ThemeRepresentative quote
Resource limitations and allocation“You have 200 patients, and you have 75 machines to use, so how do you choose? So the only thing that we can do, because we cannot evaluate all the patients at the same time, the only thing we can do is look at objective data, such as times of the last hemodialysis, see where the patient comes from, the age of the patient, if he is elderly or is a kid, and if he already had peritoneal dialysis [i.e., a patient previously on peritoneal dialysis who is no longer able to continue with the modality], because if he already had peritoneal dialysis, he has no other option.”
-Physician
“Our patients are standing all the time waiting for their consultations, and I cannot even say, ‘Sit here, because I have a free chair,’ because I only have two chairs.”
-Allied health professional
“The limits on time and space are so frustrating, and mainly the resource limitations. Because we would like to give them all their medicines, but we truly cannot. We only give you what is truly within our reach. And there are many people who do not get any medicine because they do not have the resources to obtain them.”
-Allied health professional
Emotional challenges“The worst challenge, from my point of view, is the fact that the patient is not receiving their three treatments a week.
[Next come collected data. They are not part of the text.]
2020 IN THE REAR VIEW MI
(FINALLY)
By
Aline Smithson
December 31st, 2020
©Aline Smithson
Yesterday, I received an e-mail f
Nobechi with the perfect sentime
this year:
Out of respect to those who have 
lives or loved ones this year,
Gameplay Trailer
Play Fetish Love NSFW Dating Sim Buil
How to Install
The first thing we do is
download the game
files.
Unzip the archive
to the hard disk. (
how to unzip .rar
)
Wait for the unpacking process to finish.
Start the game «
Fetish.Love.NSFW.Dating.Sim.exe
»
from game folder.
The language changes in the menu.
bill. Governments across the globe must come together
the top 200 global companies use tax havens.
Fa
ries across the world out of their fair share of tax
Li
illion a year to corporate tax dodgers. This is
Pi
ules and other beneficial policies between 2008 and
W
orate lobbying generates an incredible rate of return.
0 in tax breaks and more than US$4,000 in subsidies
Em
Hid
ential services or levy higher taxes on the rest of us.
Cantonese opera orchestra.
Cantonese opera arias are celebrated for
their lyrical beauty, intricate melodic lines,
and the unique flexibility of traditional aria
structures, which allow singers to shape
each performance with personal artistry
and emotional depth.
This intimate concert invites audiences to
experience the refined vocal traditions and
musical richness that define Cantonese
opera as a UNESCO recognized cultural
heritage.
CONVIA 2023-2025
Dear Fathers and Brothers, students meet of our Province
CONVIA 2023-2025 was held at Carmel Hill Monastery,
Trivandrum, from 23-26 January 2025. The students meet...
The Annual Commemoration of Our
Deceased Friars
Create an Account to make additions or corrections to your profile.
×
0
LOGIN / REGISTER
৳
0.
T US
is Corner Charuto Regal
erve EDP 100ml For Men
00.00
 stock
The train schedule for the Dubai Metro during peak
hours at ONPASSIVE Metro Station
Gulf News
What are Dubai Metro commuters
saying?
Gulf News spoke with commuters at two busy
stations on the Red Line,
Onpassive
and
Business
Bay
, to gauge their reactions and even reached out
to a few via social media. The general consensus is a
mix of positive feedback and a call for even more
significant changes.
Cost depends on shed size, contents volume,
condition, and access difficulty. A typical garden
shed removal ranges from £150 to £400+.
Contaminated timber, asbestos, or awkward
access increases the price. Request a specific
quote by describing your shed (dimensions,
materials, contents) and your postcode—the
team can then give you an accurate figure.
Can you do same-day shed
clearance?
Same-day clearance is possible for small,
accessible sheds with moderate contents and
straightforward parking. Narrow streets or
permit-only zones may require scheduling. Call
Why? I am nothing more than a little soldier in the ranks of combat. I know that the patient will come to me intoxicated, uremic, with cardiac deficiencies—grandparents of 70 years that I know I am going to connect to the machine, and I know that at that moment they are going to have a complication.”
-Allied health professional
“For me it is a challenge every day to keep the patient alive, because the patient enters breathing, but [if something] goes wrong … The fact is that the machine is not magic. The machine is not going to change your life overnight.”
-Allied health professional
“Many times we feel disappointed as providers. We experience what is called ‘burnout’—and we are already burned out—but then, we move on.”
-Physician
“[I see it] as a challenge … to meet the needs of our patients—the needs of our patients from the medical point of view. I always make a half-joke with the patient who arrives, ‘What are your problems? Please tell me they are not economic, anything but economic, because that I will not be able to solve for you.’”
-Physician
Suggestions for improvement“You see how crowded we are, right? It would make me happy to have a larger place where we could better serve patients. First physical space, is what we need more of.”
-Administrator
“Sure, we have to expand services, we have to decentralize, but...what we have to do is not only open dialysis centers and that’s it. In other words, to do that is not to do nothing—it would only be for those who are sick, but we will not help the ones who will come later. So that’s what should be done: prevent, treat the sick, and transplant.”
-Physician
“Have more people trained in kidney nutrition, and psychologists, because at UNAERC there is a single psychologist to see the large number of patients, and the truth is that that is not enough. She was being asked to treat patients and that is impossible, because with each patient it would take at least an hour, what, at least half an hour, and the truth is that with the large list of people, that is impossible...Also the issue of social workers, because there are two, but that is not enough for all the problems of the patients.”